Adadelta

This module provides an implementation of adadelta.

class climin.adadelta.Adadelta(wrt, fprime, step_rate=1, decay=0.9, momentum=0, offset=0.0001, args=None)

Adadelta optimizer.

Adadelta [zeiler2013adadelta] is a method that uses the magnitude of recent gradients and steps to obtain an adaptive step rate. An exponential moving average over the gradients and steps is kept; a scale of the learning rate is then obtained by their ration.

Let \(f'(\theta_t)\) be the derivative of the loss with respect to the parameters at time step \(t\). In its basic form, given a step rate \(\alpha\), a decay term \(\gamma\) and an offset \(\epsilon\) we perform the following updates:

\[\begin{split}g_t &=& (1 - \gamma)~f'(\theta_t)^2 + \gamma g_{t-1}\end{split}\]

where \(g_0 = 0\). Let \(s_0 = 0\) for updating the parameters:

\[\begin{split}\Delta \theta_t &=& \alpha {\sqrt{s_{t-1} + \epsilon} \over \sqrt{g_t + \epsilon}}~f'(\theta_t), \\ \theta_{t+1} &=& \theta_t - \Delta \theta_t.\end{split}\]

Subsequently we adapt the moving average of the steps:

\[\begin{split}s_t &=& (1 - \gamma)~\Delta\theta_t^2 + \gamma s_{t-1}.\end{split}\]

To extend this with Nesterov’s accelerated gradient, we need a momentum coefficient \(\beta\) and incorporate it by using slightly different formulas:

\[\begin{split}\theta_{t + {1 \over 2}} &=& \theta_t - \beta \Delta \theta_{t-1}, \\ g_t &=& (1 - \gamma)~f'(\theta_{t + {1 \over 2}})^2 + \gamma g_{t-1}, \\ \Delta \theta_t &=& \alpha {\sqrt{s_{t-1} + \epsilon} \over \sqrt{g_t + \epsilon}}~f'(\theta_{t + {1 \over 2}}).\end{split}\]

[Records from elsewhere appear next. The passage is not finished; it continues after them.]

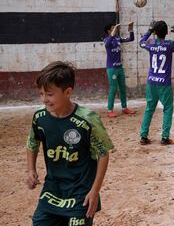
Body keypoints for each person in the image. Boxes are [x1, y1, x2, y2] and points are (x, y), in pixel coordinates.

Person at [26, 61, 114, 226]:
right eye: (41, 94)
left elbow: (103, 154)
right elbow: (32, 142)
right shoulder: (40, 117)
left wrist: (94, 191)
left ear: (67, 92)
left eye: (50, 94)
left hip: (81, 192)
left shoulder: (88, 119)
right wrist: (31, 169)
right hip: (52, 190)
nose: (44, 99)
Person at [139, 20, 174, 146]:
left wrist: (149, 30)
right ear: (166, 32)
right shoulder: (169, 45)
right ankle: (164, 137)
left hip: (151, 82)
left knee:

In its original formulation, the case \(\alpha = 1, \beta = 0\) was considered only.

[zeiler2013adadelta]Zeiler, Matthew D. “ADADELTA: An adaptive learning rate method.” arXiv preprint arXiv:1212.5701 (2012).

Methods

__init__(wrt, fprime, step_rate=1, decay=0.9, momentum=0, offset=0.0001, args=None)

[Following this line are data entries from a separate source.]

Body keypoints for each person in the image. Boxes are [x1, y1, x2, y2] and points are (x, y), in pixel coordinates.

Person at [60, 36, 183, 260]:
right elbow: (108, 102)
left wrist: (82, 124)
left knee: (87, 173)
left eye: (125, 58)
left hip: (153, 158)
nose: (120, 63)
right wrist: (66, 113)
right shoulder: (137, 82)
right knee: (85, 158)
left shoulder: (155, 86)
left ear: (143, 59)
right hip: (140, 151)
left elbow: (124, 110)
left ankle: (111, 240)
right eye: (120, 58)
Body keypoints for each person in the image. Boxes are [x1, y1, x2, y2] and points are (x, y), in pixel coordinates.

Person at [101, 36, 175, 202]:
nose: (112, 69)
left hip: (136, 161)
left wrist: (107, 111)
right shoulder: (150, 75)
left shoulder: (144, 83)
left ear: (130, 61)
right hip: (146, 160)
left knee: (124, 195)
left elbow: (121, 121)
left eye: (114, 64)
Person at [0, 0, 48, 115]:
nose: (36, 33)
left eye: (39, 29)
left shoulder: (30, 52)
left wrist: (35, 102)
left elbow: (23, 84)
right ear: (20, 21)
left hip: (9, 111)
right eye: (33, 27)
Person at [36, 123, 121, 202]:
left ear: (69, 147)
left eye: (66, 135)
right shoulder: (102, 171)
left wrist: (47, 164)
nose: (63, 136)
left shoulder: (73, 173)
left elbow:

Create an Adadelta object.

Parameters:

wrt : array_like

Array that represents the solution. Will be operated upon in place. fprime should accept this array as a first argument.

fprime : callable

Callable that given a solution vector as first parameter and *args and **kwargs drawn from the iterations args returns a search direction, such as a gradient.

step_rate : scalar or array_like, optional [default: 1]

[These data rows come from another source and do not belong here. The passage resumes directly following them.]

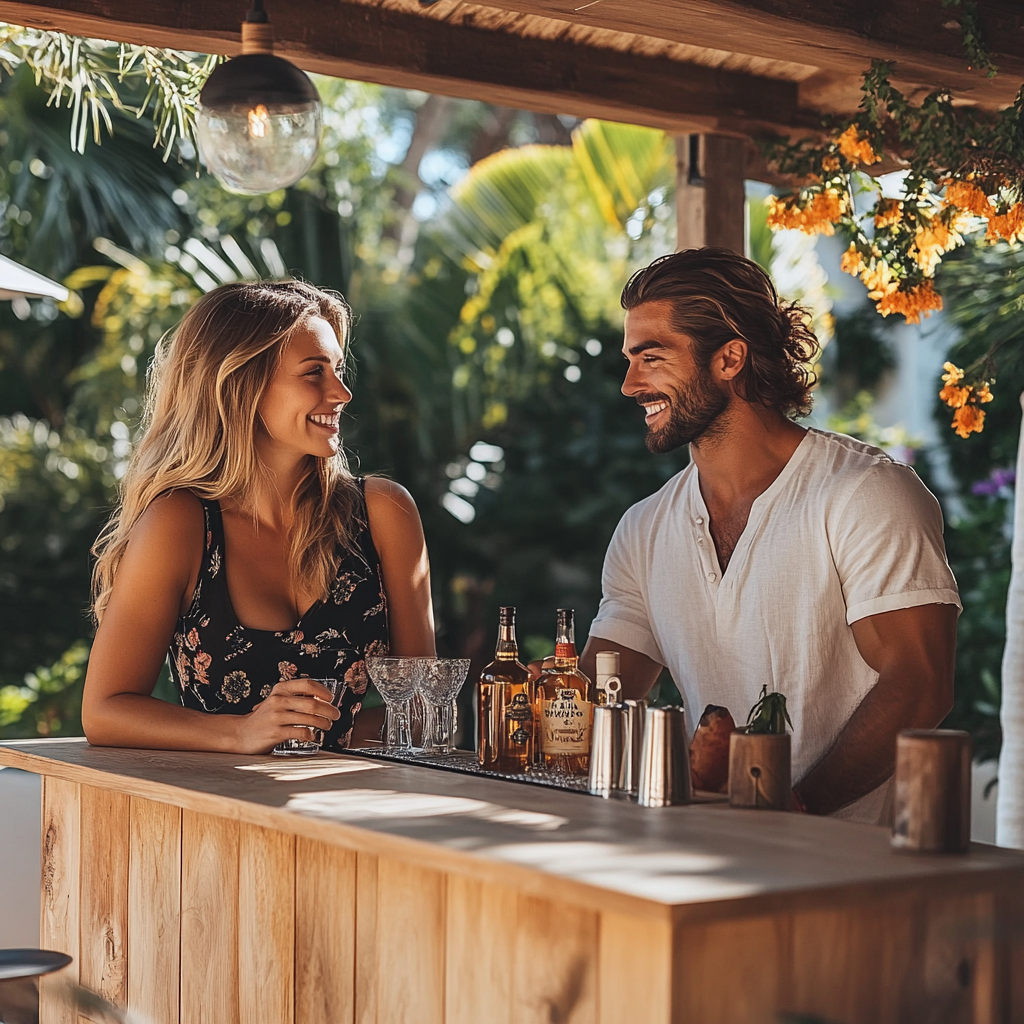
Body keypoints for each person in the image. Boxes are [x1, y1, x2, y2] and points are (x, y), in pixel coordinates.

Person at [576, 248, 960, 822]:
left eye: (651, 358)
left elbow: (921, 682)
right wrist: (543, 693)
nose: (630, 384)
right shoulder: (644, 528)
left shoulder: (864, 494)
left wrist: (797, 808)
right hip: (706, 861)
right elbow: (602, 692)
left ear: (729, 358)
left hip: (858, 875)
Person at [82, 281, 435, 754]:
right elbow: (105, 710)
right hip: (219, 817)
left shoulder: (383, 514)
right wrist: (240, 732)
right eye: (314, 373)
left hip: (355, 811)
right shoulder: (180, 524)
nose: (342, 393)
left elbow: (421, 710)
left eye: (339, 369)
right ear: (241, 384)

Value to multiply steps with before they are applied to the parameter vector.

decay : float, optional [default: 0.9]

Decay parameter for the moving average. Must lie in [0, 1) where lower numbers means a shorter “memory”.

momentum : float or array_like, optional [default: 0]

Momentum to use during optimization. Can be specified analoguously (but independent of) step rate.

offset : float, optional, [default: 1e-4]

Before taking the square root of the running averages, this offset is added.

args : iterable

Iterator over arguments which fprime will be called with.